Learners and Yeboneers are changing the conversation #PTTC

The Western Cape Scouting-in-Schools team, with the support of the Africa Scout Region, recently ran a Plastic Tide Turners Challenge programme where 1830 learners and young adult leaders (Yeboneers) came together in their respective schools to clean up the playgrounds, gardens, parking lots, and the streets and fields surrounding their schools.  In doing so, they contributed 3660 service hours towards achieving the sustainable development goals #scouts4sdgs.  The learners were supplied with gloves, bin bags, and sanitizer through a partnership with the Western Cape Government and the City of Cape Town.

This is what some of the learners had to say:

Grade 5 learner Elethu lives with his twin brother and family in the township Khayelitsha in Cape Town. “I like Scouting, the games are fun, and I have learnt a lot. My favourite subjects in school are history and geography and one day I want to be a lawyer. If I be good and keep the Scout Law, I will succeed”, he says confidently. “My father was a Scout and told us about the camps and hikes. I would like to go on a hike one day soon. Today we are cleaning up our school and picking up the rubbish because it is good for our school and for the environment. I am happy to help the people here and the community.”

Alive is a grade 6 learner on a mission to fulfil her dream of becoming a doctor. Alive lives in Khayelitsha, a township in Cape Town. “My teachers told us about Scouting and that it can help us learn many things. As a Scout I can say that is true. Scouting teaches you about life and helps you travel out of the community and hike in the mountains. I have learnt that the Scout values are important if you want to be a good person and want to be good to others. You also learn how to communicate, how to introduce yourself to someone properly and how to be a good friend to others and the environment. I tell my friends that Scouts is good if you want to fulfil your dreams. Today we cleaned up our school. This is important as we come here to learn, and it is also important for our health.”
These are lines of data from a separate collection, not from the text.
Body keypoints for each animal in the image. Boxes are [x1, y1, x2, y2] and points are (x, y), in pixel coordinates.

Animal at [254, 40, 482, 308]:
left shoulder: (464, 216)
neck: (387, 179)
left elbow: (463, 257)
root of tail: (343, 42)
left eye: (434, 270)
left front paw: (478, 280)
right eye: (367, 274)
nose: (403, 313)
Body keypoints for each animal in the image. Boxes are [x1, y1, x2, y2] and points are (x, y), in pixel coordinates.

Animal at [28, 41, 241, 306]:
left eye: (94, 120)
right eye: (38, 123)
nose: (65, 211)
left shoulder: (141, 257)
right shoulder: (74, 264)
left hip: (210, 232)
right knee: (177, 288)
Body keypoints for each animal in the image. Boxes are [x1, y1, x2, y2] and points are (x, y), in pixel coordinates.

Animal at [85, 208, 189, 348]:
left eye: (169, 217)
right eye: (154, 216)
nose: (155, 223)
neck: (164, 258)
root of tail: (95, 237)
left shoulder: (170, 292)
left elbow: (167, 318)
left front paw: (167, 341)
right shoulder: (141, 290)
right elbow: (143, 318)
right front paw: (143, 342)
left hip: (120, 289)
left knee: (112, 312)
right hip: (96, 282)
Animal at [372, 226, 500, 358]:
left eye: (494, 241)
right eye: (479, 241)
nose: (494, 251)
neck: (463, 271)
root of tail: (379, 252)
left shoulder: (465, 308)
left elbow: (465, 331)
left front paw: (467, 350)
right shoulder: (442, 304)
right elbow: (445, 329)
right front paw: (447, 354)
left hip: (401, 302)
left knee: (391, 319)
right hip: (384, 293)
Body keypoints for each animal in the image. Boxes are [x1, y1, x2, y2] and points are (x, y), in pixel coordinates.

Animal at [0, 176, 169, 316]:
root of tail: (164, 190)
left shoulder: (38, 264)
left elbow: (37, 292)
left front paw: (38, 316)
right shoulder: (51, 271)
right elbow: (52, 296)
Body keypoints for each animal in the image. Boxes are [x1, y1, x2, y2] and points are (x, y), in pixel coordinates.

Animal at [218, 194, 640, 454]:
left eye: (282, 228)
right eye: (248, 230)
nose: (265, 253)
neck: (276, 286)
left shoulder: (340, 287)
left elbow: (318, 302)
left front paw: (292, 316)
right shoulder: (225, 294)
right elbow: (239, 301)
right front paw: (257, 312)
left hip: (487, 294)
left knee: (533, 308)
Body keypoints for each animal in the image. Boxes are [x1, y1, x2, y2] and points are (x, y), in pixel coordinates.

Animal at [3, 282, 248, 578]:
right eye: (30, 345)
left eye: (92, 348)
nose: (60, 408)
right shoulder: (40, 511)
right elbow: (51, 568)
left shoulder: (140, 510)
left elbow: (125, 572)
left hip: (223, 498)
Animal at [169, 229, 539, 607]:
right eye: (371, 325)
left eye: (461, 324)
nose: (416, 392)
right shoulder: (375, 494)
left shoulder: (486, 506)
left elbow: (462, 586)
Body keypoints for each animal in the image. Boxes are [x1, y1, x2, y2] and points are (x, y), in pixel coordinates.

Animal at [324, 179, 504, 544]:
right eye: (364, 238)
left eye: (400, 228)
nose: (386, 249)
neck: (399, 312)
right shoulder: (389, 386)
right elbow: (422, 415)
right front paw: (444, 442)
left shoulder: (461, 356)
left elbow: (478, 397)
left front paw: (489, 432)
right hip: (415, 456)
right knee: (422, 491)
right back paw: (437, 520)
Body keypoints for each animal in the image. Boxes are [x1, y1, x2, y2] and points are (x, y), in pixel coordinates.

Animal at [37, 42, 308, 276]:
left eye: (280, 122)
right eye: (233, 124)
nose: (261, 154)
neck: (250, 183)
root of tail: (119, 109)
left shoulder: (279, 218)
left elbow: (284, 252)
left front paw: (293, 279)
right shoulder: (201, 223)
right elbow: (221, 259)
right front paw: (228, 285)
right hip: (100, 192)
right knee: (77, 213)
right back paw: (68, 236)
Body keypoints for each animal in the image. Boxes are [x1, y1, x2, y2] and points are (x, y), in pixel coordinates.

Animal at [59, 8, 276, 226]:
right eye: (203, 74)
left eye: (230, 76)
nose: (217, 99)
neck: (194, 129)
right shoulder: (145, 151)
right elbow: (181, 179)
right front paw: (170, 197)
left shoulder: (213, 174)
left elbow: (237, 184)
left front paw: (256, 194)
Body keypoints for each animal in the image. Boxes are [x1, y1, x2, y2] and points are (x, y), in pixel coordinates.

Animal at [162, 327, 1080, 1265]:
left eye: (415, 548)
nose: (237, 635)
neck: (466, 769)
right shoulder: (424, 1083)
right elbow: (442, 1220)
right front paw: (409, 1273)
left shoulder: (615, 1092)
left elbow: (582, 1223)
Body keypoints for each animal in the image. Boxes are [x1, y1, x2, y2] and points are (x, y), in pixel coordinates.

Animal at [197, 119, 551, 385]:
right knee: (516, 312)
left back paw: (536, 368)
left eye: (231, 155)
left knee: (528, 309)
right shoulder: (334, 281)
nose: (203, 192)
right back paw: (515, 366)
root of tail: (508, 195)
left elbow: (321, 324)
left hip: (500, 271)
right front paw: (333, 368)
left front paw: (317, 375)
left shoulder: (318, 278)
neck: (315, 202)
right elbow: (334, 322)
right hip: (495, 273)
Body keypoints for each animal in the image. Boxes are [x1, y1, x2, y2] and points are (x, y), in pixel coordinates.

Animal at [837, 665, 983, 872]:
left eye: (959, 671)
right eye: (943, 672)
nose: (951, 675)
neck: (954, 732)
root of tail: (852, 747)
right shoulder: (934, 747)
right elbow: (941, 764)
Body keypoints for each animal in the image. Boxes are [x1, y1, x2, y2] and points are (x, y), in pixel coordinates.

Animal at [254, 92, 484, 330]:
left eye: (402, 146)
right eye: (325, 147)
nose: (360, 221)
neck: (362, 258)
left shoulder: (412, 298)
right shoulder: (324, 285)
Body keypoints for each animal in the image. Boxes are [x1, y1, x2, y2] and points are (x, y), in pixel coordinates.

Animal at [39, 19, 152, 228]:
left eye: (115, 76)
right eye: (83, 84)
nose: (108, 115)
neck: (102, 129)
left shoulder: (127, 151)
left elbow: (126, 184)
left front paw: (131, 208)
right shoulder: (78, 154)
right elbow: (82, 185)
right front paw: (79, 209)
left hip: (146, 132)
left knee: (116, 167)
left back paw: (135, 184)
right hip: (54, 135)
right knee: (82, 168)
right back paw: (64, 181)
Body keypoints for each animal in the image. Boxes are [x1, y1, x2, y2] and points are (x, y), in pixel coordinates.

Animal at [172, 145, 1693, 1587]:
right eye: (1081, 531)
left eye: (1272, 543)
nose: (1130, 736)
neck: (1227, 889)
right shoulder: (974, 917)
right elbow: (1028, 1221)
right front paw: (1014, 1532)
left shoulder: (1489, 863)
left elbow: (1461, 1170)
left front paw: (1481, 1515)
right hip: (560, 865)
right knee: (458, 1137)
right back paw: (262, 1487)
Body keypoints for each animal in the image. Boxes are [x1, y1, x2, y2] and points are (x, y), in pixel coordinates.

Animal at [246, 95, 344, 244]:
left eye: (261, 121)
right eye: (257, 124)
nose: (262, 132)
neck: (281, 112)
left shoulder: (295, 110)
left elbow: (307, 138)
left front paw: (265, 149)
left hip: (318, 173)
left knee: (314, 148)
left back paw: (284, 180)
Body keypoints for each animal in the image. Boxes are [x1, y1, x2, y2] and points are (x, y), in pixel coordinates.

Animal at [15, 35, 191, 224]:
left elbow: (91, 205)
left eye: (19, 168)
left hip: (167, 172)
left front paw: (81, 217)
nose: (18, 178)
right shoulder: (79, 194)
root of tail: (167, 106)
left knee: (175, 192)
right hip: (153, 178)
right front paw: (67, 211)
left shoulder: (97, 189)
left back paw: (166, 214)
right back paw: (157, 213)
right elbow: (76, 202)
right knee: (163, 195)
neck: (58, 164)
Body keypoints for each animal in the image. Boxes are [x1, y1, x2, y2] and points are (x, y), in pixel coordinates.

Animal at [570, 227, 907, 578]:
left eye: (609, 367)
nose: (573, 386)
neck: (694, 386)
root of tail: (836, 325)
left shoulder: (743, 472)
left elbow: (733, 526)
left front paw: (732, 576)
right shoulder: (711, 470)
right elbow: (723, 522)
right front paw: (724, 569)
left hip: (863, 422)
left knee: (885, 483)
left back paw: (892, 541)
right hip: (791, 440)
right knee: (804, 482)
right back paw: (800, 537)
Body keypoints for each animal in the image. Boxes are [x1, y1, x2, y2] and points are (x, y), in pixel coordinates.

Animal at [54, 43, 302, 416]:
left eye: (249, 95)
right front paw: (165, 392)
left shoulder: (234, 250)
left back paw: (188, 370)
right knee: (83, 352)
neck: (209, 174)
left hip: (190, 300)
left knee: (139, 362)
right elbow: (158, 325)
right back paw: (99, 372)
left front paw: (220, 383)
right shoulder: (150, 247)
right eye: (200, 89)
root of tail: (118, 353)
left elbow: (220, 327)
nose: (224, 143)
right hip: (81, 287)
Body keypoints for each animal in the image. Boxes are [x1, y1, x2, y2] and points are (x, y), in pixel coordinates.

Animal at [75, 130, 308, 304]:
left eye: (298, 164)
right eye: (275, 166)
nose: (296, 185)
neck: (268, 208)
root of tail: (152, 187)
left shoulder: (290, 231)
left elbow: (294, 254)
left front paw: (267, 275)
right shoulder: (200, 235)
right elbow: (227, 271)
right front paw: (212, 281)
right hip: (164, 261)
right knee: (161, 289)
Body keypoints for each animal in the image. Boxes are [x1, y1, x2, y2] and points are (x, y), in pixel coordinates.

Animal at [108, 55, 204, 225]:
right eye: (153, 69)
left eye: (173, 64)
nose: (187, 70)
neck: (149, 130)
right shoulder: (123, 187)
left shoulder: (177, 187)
Imraan is a grade 4 learner in Rocklands and is proud to be able to help the environment he lives in. “It makes me happy to clean up my community. People should not throw their rubbish like this. They should rather pick it up. By cleaning up today we are teaching our community how to keep our world clean and healthy. One day I want to be a fireman and in Scouting I learn about discipline and the Scout Law. To get my dream, I must stay in Scouts, be disciplined, and then I will get rewarded.”

Alexa also lives in Rocklands and is a grade 6 learner. Her cousin attends the same school and told her all about Scouting. “When I heard about Scouting I thought it would be something fun to do and a way for me to help my community. I want to be a lawyer one day and so it is important for me to learn how to be a good leader. A good leader is somebody that can help others, and whose friends always listen to them because they can tell them what is right and wrong. In Scouting I have learnt how to work together in a team. I really like the horseshoe formation ceremony as we come together, greet each other, and then listen to each other. I also like cleaning up my community. It makes me feel like I’m cleaning up the world! If I clean up my field, and somebody else cleans up theirs, then together we can make the world clean and help the environment. Every time we go to the beach my dad brings a bag so we can clean up a bit. Doing these projects makes you feel awesome about yourself. I look forward to learning more about stuff and to go hiking one day.”

When we asked the Scouting-in-Schools Programme Coordinator Mr Ahmad Solomon about the importance of the Plastic Tide Turner’s Challenge for the children within the programme, his answer was clear: “If you change the conversation, you change the society. The conversation here is our responsibility with regards to our actions and the impact thereof on the environment. If we litter, if we do not recycle, if we don’t respect the environment we have, it will have long-lasting consequences for all of us, both now and in the future. This programme teaches our learners at a young age the importance of their actions and changes their daily conversations.”